Trade Facilitation Agreement (TFA), which was concluded by the WTO in Bali in 2013, aims at easing customs procedures to boost global commerce.
Commerce Secretary Rita Teaotia said the agreement is important for boosting trade, simplifying customs rules and reducing the cost of trading.
"We are fully committed to it. It is a complex exercise and most of the consultation is complete and we believe that we should be able to ratify it at the earliest," she said here at the function of International Chamber of Commerce.
Teaotia also said that WTO members should move forward on liberalising the services sector as the segment assumes key importance for developing countries like India.
The sector is important for developing countries as a road for growth and employment generation, she said adding apart from accelerated flow of goods, the easier flow of services are also fundamental.
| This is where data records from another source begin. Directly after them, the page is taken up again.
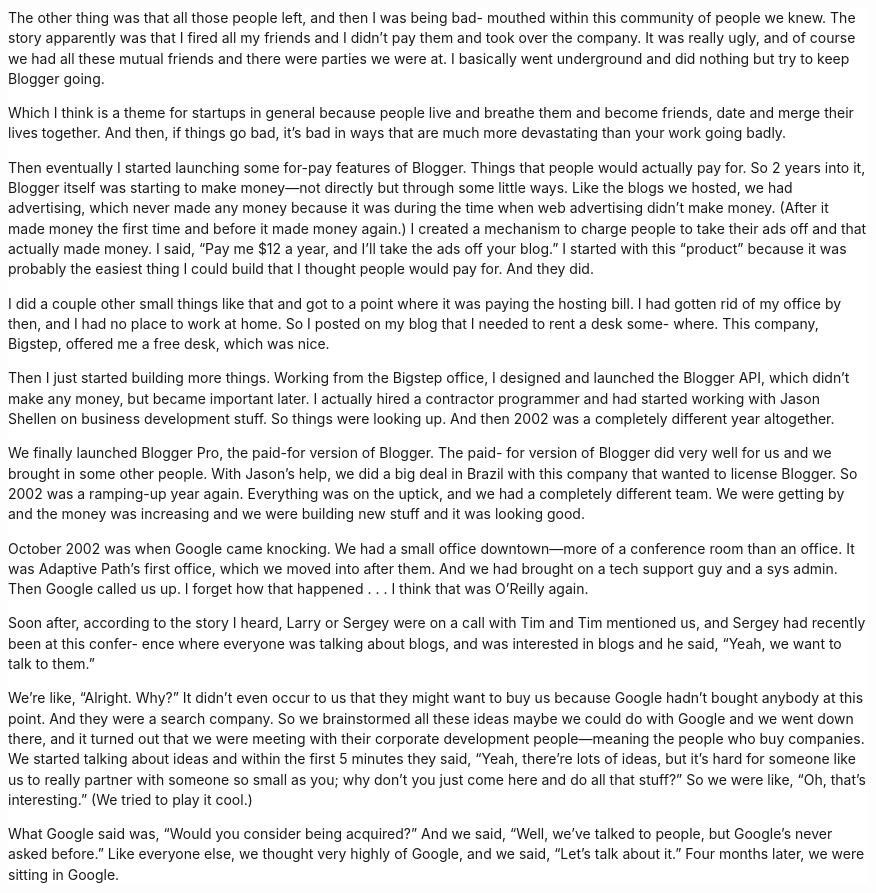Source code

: The other thing was that all those people left, and then I was being bad- mouthed within this community of people we knew. The story apparently was that I fired all my friends and I didn’t pay them and took over the company. It was really ugly, and of course we had all these mutual friends and there were parties we were at. I basically went underground and did nothing but try to keep Blogger going.

Which I think is a theme for startups in general because people live and breathe them and become friends, date and merge their lives together. And then, if things go bad, it’s bad in ways that are much more devastating than your work going badly.

Then eventually I started launching some for-pay features of Blogger. Things that people would actually pay for. So 2 years into it, Blogger itself was starting to make money—not directly but through some little ways. Like the blogs we hosted, we had advertising, which never made any money because it was during the time when web advertising didn’t make money. (After it made money the first time and before it made money again.) I created a mechanism to charge people to take their ads off and that actually made money. I said, “Pay me $12 a year, and I’ll take the ads off your blog.” I started with this “product” because it was probably the easiest thing I could build that I thought people would pay for. And they did.

I did a couple other small things like that and got to a point where it was paying the hosting bill. I had gotten rid of my office by then, and I had no place to work at home. So I posted on my blog that I needed to rent a desk some- where. This company, Bigstep, offered me a free desk, which was nice.

Then I just started building more things. Working from the Bigstep office, I designed and launched the Blogger API, which didn’t make any money, but became important later. I actually hired a contractor programmer and had started working with Jason Shellen on business development stuff. So things were looking up. And then 2002 was a completely different year altogether.

We finally launched Blogger Pro, the paid-for version of Blogger. The paid- for version of Blogger did very well for us and we brought in some other people. With Jason’s help, we did a big deal in Brazil with this company that wanted to license Blogger. So 2002 was a ramping-up year again. Everything was on the uptick, and we had a completely different team. We were getting by and the money was increasing and we were building new stuff and it was looking good.

October 2002 was when Google came knocking. We had a small office downtown—more of a conference room than an office. It was Adaptive Path’s first office, which we moved into after them. And we had brought on a tech support guy and a sys admin. Then Google called us up. I forget how that happened . . . I think that was O’Reilly again.

Soon after, according to the story I heard, Larry or Sergey were on a call with Tim and Tim mentioned us, and Sergey had recently been at this confer- ence where everyone was talking about blogs, and was interested in blogs and he said, “Yeah, we want to talk to them.”

We’re like, “Alright. Why?” It didn’t even occur to us that they might want to buy us because Google hadn’t bought anybody at this point. And they were a search company. So we brainstormed all these ideas maybe we could do with Google and we went down there, and it turned out that we were meeting with their corporate development people—meaning the people who buy companies. We started talking about ideas and within the first 5 minutes they said, “Yeah, there’re lots of ideas, but it’s hard for someone like us to really partner with someone so small as you; why don’t you just come here and do all that stuff?” So we were like, “Oh, that’s interesting.” (We tried to play it cool.)

What Google said was, “Would you consider being acquired?” And we said, “Well, we’ve talked to people, but Google’s never asked before.” Like everyone else, we thought very highly of Google, and we said, “Let’s talk about it.” Four months later, we were sitting in Google.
"We believe that just as we have a TFA (in goods), there is a need for us to work towards a services facilitation agreement. This should be the next item of work (in the WTO)," the secretary added.
India, she further said would have to be careful about the domestic policies which would come under greater scrutiny with the rise of GDP.
She said that India needs to "develop a roadmap to phase out" the agriculture export subsidies.
Talking about the stalled Doha Development Agenda (DDA), the secretary said work on it must continue as the decisions taken since 2001 needs to be respected and taken forward.
"We believe that without reaching some kind of respectable progress on the DDA, it is difficult to bring in new issues into the the WTO," she said adding in the DDA, there are legitimate interest of poor farmers and food security of millions of people of developing countries.
The meeting was attended by representatives of companies
including Paytm, Google and Snapdeal.
Asked by some ICC members about e-commerce issues being advanced by a number of countries at the WTO, Azevedo confirmed that while there was a lot of interest on the issue, no consensus had been reached on how to move forward.
Azevedo acknowledged that some countries had expressed a number of concerns and reservations, the statement said.
During the round-table, ICC India offered its strong support to the WTO and the Director-General in the work of the global trade body and would continue to advocate outcomes that supported Indian industry interests and objectives in WTO Geneva discussions, it added.